▶ WHAT YOU NEED TO DO: Everything from the line holding "3. 리소스가 작성될" through the last line of the listing needs to be repeated exactly, with no other lines.

▶ RECORDED INFORMATION:
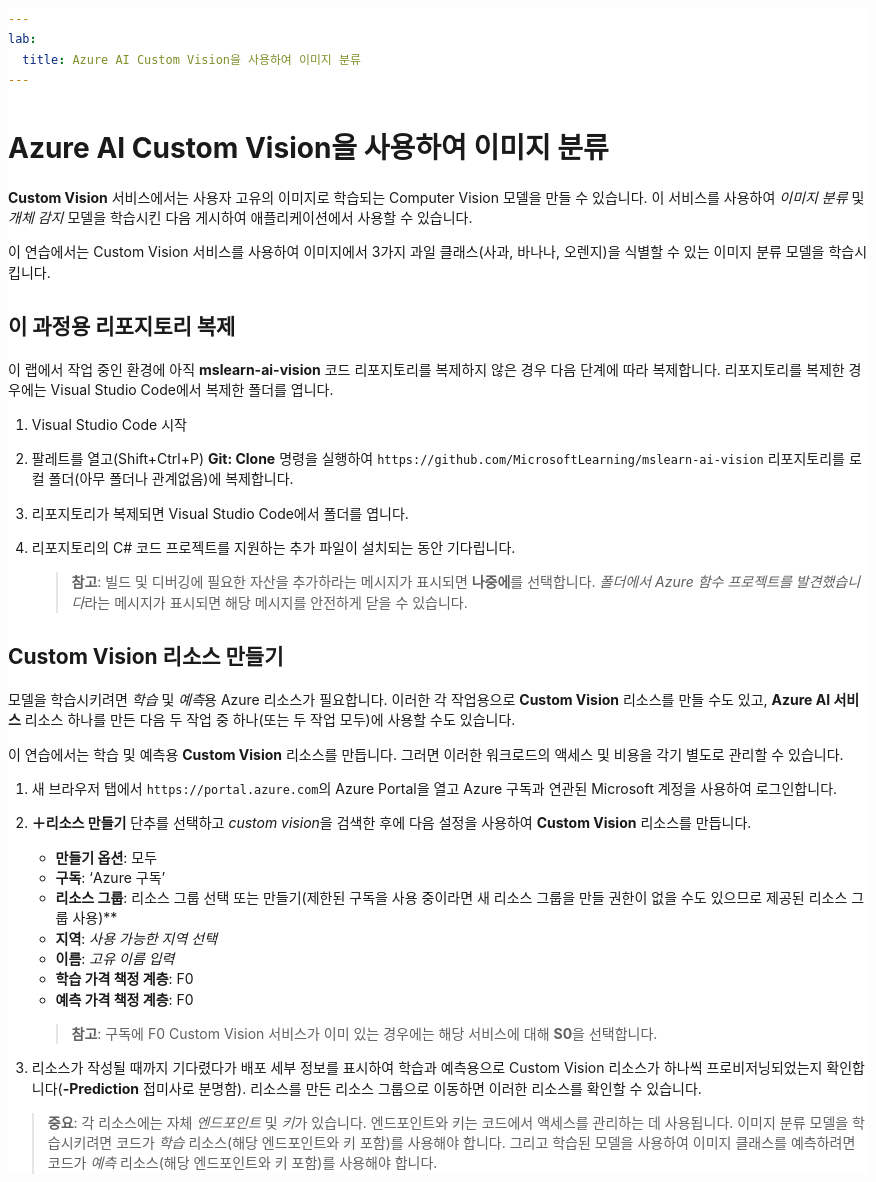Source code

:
 ```yaml
---
lab:
  title: Azure AI Custom Vision을 사용하여 이미지 분류
---
```


# Azure AI Custom Vision을 사용하여 이미지 분류

**Custom Vision** 서비스에서는 사용자 고유의 이미지로 학습되는 Computer Vision 모델을 만들 수 있습니다. 이 서비스를 사용하여 *이미지 분류* 및 *개체 감지* 모델을 학습시킨 다음 게시하여 애플리케이션에서 사용할 수 있습니다.

이 연습에서는 Custom Vision 서비스를 사용하여 이미지에서 3가지 과일 클래스(사과, 바나나, 오렌지)을 식별할 수 있는 이미지 분류 모델을 학습시킵니다.

## 이 과정용 리포지토리 복제

이 랩에서 작업 중인 환경에 아직 **mslearn-ai-vision** 코드 리포지토리를 복제하지 않은 경우 다음 단계에 따라 복제합니다. 리포지토리를 복제한 경우에는 Visual Studio Code에서 복제한 폴더를 엽니다.

1. Visual Studio Code 시작
2. 팔레트를 열고(Shift+Ctrl+P) **Git: Clone** 명령을 실행하여 `https://github.com/MicrosoftLearning/mslearn-ai-vision` 리포지토리를 로컬 폴더(아무 폴더나 관계없음)에 복제합니다.
3. 리포지토리가 복제되면 Visual Studio Code에서 폴더를 엽니다.
4. 리포지토리의 C# 코드 프로젝트를 지원하는 추가 파일이 설치되는 동안 기다립니다.

    > **참고**: 빌드 및 디버깅에 필요한 자산을 추가하라는 메시지가 표시되면 **나중에**를 선택합니다. *폴더에서 Azure 함수 프로젝트를 발견했습니다*라는 메시지가 표시되면 해당 메시지를 안전하게 닫을 수 있습니다.

## Custom Vision 리소스 만들기

모델을 학습시키려면 *학습* 및 *예측*용 Azure 리소스가 필요합니다. 이러한 각 작업용으로 **Custom Vision** 리소스를 만들 수도 있고, **Azure AI 서비스** 리소스 하나를 만든 다음 두 작업 중 하나(또는 두 작업 모두)에 사용할 수도 있습니다.

이 연습에서는 학습 및 예측용 **Custom Vision** 리소스를 만듭니다. 그러면 이러한 워크로드의 액세스 및 비용을 각기 별도로 관리할 수 있습니다.

1. 새 브라우저 탭에서 `https://portal.azure.com`의 Azure Portal을 열고 Azure 구독과 연관된 Microsoft 계정을 사용하여 로그인합니다.
2. **&#65291;리소스 만들기** 단추를 선택하고 *custom vision*을 검색한 후에 다음 설정을 사용하여 **Custom Vision** 리소스를 만듭니다.
    - **만들기 옵션**: 모두
    - **구독**: ‘Azure 구독’
    - **리소스 그룹**: 리소스 그룹 선택 또는 만들기(제한된 구독을 사용 중이라면 새 리소스 그룹을 만들 권한이 없을 수도 있으므로 제공된 리소스 그룹 사용)**
    - **지역**: *사용 가능한 지역 선택*
    - **이름**: *고유 이름 입력*
    - **학습 가격 책정 계층**: F0
    - **예측 가격 책정 계층**: F0

    > **참고**: 구독에 F0 Custom Vision 서비스가 이미 있는 경우에는 해당 서비스에 대해 **S0**을 선택합니다.

3. 리소스가 작성될 때까지 기다렸다가 배포 세부 정보를 표시하여 학습과 예측용으로 Custom Vision 리소스가 하나씩 프로비저닝되었는지 확인합니다(**-Prediction** 접미사로 분명함). 리소스를 만든 리소스 그룹으로 이동하면 이러한 리소스를 확인할 수 있습니다.

> **중요**: 각 리소스에는 자체 *엔드포인트* 및 *키*가 있습니다. 엔드포인트와 키는 코드에서 액세스를 관리하는 데 사용됩니다. 이미지 분류 모델을 학습시키려면 코드가 *학습* 리소스(해당 엔드포인트와 키 포함)를 사용해야 합니다. 그리고 학습된 모델을 사용하여 이미지 클래스를 예측하려면 코드가 *예측* 리소스(해당 엔드포인트와 키 포함)를 사용해야 합니다.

▶ RESPONSE TO THE TASK:
3. 리소스가 작성될 때까지 기다렸다가 배포 세부 정보를 표시하여 학습과 예측용으로 Custom Vision 리소스가 하나씩 프로비저닝되었는지 확인합니다(**-Prediction** 접미사로 분명함). 리소스를 만든 리소스 그룹으로 이동하면 이러한 리소스를 확인할 수 있습니다.

> **중요**: 각 리소스에는 자체 *엔드포인트* 및 *키*가 있습니다. 엔드포인트와 키는 코드에서 액세스를 관리하는 데 사용됩니다. 이미지 분류 모델을 학습시키려면 코드가 *학습* 리소스(해당 엔드포인트와 키 포함)를 사용해야 합니다. 그리고 학습된 모델을 사용하여 이미지 클래스를 예측하려면 코드가 *예측* 리소스(해당 엔드포인트와 키 포함)를 사용해야 합니다.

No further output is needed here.